En 2022, la lenteur des institutions monétaires face aux effets de la guerre en Ukraine a provoqué un retard dans les mesures correctives. Aujourd’hui, le scénario est inversé. Les marchés anticipent déjà des ajustements sévères des taux d’intérêt avant même l’officialisation des données économiques.
Cette tension entre prudence et réactivité engendre des risques importants pour les systèmes financiers. La BRI insiste sur la nécessité de distinguer un choc temporaire, potentiellement lié à des perturbations géopolitiques, d’une inflation durable.

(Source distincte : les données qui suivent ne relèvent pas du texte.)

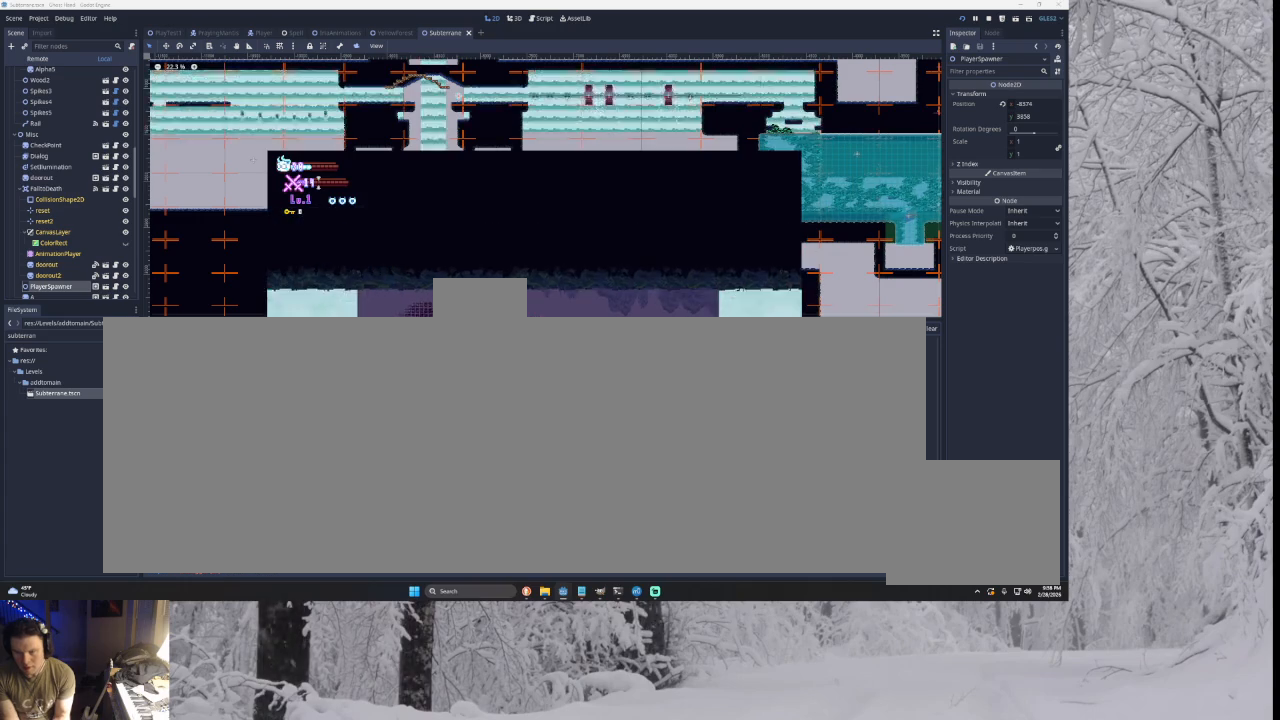
{"buttons": [], "left_stick": "right", "right_stick": "center", "events": [[167, "TRIANGLE", "up"], [500, "left_stick", "right"]]}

Une réponse trop hâtive pourrait freiner l’économie sans garantir une résolution durable du problème.
Les investisseurs sont actuellement en pleine réflexion sur les conséquences de ce décalage temporel. Le risque principal n’est pas la hausse des prix énergétiques elles-mêmes, mais la réaction excessive des marchés qui pourrait amplifier les tensions économiques globales. En cette situation, l’objectif doit être d’éviter un cycle de panique monétaire tout en restant vigilant face aux développements futurs.